• [WHAT TO PRODUCE]: Which lines mention "конференции"? Show each one from the listing.

• [DATASET RECORDS]:
════
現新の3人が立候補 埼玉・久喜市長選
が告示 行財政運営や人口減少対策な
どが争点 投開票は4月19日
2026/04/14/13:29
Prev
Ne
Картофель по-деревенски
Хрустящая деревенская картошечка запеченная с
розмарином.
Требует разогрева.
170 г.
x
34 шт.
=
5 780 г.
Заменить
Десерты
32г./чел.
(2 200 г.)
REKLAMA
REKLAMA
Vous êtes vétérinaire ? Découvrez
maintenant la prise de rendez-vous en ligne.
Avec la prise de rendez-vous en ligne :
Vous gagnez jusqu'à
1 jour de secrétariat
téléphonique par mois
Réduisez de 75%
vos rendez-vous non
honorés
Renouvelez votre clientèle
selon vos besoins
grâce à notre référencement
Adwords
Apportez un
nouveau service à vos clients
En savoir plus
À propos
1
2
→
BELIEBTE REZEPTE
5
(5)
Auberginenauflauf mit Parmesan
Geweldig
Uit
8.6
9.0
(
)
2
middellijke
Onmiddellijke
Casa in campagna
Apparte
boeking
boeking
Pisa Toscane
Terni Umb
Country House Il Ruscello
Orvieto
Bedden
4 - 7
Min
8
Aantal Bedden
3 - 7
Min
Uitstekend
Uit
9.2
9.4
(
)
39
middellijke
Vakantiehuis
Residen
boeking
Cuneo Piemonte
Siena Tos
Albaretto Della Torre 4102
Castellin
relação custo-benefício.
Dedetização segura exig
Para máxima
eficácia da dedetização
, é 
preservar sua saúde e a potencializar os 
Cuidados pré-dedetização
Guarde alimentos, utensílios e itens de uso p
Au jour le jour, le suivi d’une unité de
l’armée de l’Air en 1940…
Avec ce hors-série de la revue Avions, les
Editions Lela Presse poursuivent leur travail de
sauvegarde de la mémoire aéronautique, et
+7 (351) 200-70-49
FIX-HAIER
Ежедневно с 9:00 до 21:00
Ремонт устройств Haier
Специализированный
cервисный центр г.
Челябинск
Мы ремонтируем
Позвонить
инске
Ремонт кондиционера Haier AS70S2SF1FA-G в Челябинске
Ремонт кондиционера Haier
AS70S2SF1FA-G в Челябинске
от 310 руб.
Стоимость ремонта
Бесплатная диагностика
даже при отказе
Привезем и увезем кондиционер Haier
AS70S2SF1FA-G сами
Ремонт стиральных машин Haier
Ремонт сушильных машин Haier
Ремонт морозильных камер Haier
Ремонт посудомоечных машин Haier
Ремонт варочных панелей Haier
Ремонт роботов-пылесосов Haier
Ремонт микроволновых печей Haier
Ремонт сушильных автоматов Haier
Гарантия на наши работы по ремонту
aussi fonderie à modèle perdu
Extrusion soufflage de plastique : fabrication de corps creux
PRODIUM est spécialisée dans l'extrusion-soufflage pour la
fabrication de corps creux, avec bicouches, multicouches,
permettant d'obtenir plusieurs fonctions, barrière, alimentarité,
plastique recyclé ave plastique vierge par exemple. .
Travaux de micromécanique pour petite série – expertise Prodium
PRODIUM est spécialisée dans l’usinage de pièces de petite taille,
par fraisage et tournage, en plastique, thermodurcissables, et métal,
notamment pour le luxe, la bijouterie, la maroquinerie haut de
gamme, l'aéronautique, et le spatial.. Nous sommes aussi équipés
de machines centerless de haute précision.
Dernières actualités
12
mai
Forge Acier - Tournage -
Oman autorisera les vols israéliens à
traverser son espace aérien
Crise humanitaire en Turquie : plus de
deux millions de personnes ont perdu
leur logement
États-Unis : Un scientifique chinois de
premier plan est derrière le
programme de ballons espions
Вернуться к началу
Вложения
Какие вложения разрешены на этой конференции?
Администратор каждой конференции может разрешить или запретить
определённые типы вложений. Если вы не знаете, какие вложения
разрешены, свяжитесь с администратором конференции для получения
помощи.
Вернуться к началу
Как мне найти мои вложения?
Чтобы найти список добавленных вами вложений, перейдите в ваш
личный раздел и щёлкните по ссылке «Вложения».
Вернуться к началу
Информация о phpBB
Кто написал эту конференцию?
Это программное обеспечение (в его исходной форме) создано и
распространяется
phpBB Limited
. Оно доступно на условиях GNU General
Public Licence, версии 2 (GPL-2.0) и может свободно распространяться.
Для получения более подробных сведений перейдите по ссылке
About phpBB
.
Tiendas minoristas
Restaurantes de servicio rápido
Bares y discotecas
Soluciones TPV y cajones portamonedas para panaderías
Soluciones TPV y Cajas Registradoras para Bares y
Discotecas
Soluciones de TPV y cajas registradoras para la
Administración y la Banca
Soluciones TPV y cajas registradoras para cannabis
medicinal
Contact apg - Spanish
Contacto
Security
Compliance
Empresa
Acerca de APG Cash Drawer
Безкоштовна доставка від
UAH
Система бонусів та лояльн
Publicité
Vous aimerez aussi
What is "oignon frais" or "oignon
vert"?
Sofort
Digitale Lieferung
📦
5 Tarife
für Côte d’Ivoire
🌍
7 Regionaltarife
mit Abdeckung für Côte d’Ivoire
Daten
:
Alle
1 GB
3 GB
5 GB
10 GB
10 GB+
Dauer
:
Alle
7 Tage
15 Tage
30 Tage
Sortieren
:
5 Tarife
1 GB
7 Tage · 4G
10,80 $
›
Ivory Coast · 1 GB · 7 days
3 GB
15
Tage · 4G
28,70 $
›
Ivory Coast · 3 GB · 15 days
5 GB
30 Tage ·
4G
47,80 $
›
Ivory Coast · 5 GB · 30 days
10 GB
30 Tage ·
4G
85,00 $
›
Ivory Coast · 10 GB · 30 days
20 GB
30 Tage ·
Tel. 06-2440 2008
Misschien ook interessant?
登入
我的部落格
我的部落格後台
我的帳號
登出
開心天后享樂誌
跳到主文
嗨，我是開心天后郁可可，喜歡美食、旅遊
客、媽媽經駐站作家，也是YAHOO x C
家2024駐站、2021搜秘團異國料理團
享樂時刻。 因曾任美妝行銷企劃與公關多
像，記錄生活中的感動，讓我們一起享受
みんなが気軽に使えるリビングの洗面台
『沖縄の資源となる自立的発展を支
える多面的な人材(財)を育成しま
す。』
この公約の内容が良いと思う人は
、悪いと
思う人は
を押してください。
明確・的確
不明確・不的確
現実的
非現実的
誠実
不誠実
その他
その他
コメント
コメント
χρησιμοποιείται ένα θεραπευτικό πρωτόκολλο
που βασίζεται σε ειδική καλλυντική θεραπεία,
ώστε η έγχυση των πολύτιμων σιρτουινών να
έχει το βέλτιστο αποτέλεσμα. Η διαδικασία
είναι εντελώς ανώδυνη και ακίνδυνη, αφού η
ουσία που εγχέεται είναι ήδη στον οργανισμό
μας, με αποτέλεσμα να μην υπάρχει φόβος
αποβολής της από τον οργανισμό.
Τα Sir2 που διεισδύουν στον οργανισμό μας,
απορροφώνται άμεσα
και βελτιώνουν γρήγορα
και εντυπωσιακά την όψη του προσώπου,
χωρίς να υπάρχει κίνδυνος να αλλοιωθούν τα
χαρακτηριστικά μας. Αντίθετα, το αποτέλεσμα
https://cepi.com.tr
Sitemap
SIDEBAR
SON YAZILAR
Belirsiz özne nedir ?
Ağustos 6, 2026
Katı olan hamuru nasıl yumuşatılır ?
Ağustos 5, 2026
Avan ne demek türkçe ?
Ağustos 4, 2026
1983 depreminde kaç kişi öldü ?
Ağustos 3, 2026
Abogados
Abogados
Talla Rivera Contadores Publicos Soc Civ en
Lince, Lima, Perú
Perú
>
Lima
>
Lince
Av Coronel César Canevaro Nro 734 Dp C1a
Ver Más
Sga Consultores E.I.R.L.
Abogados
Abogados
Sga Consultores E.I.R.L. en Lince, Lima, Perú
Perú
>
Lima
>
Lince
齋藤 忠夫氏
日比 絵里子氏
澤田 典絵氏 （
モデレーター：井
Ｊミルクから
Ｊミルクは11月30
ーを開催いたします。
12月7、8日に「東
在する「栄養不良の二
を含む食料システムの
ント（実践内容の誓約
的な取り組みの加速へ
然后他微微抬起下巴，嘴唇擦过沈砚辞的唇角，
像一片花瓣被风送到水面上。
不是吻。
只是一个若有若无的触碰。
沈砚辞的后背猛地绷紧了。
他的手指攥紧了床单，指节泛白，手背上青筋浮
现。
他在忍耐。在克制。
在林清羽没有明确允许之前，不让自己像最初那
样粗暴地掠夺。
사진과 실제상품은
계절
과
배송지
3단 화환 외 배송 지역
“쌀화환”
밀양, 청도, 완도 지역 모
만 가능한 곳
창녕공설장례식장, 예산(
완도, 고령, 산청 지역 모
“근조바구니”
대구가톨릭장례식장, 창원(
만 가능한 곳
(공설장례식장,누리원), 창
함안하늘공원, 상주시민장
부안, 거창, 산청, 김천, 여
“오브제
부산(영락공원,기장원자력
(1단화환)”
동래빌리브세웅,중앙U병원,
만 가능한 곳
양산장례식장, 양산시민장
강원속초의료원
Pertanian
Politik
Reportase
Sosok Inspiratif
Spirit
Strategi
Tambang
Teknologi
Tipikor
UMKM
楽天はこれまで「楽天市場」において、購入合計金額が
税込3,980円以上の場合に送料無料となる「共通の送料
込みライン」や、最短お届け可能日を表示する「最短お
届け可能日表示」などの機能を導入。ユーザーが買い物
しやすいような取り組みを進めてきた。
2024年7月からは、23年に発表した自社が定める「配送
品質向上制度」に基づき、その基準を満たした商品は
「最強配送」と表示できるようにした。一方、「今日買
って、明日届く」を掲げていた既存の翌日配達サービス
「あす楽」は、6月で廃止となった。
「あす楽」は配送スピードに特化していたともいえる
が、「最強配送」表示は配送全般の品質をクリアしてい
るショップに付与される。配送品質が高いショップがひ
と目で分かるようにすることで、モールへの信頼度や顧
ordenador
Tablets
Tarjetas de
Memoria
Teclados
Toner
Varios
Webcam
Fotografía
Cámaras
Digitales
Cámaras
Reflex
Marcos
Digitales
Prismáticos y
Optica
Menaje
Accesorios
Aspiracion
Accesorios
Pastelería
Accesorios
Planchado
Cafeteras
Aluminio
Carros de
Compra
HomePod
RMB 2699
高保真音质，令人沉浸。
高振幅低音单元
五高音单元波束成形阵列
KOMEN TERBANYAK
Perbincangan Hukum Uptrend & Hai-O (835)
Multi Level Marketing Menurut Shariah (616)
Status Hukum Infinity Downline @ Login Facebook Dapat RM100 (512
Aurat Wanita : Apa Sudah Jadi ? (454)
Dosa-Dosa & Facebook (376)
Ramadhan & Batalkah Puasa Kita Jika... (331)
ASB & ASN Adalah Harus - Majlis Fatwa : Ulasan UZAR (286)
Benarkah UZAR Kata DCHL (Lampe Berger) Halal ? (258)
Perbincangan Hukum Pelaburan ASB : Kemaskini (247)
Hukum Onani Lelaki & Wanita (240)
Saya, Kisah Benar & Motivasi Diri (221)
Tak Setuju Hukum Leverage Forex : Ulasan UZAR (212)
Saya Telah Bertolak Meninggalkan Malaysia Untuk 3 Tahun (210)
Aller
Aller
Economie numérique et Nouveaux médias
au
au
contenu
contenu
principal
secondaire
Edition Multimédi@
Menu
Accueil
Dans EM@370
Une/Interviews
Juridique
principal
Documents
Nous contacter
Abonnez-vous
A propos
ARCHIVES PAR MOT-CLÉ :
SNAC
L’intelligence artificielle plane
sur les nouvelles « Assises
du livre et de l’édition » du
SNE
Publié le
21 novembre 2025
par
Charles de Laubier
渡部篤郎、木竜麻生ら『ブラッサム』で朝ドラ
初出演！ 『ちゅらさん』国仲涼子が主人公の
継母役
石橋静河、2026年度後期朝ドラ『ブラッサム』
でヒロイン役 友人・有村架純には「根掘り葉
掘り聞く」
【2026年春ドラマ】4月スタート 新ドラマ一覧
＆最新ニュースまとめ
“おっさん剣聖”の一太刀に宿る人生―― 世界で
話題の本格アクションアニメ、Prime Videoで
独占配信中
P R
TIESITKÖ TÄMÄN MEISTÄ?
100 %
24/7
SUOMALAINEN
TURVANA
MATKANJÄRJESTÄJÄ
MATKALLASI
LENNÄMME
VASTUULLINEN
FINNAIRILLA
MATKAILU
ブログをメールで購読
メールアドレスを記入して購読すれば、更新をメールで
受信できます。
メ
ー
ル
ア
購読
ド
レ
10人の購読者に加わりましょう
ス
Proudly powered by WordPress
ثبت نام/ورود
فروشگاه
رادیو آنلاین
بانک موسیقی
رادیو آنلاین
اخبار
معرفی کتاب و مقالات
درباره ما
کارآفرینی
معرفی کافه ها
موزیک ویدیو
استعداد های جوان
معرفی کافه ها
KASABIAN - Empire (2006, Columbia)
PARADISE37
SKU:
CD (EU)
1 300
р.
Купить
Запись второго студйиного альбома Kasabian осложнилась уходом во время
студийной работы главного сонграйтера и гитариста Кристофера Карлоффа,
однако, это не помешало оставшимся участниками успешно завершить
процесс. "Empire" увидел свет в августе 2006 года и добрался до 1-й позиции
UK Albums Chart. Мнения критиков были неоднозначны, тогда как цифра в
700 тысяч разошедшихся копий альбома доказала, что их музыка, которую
════
• [TASK RESPONSE]:
Какие вложения разрешены на этой конференции?
Администратор каждой конференции может разрешить или запретить
разрешены, свяжитесь с администратором конференции для получения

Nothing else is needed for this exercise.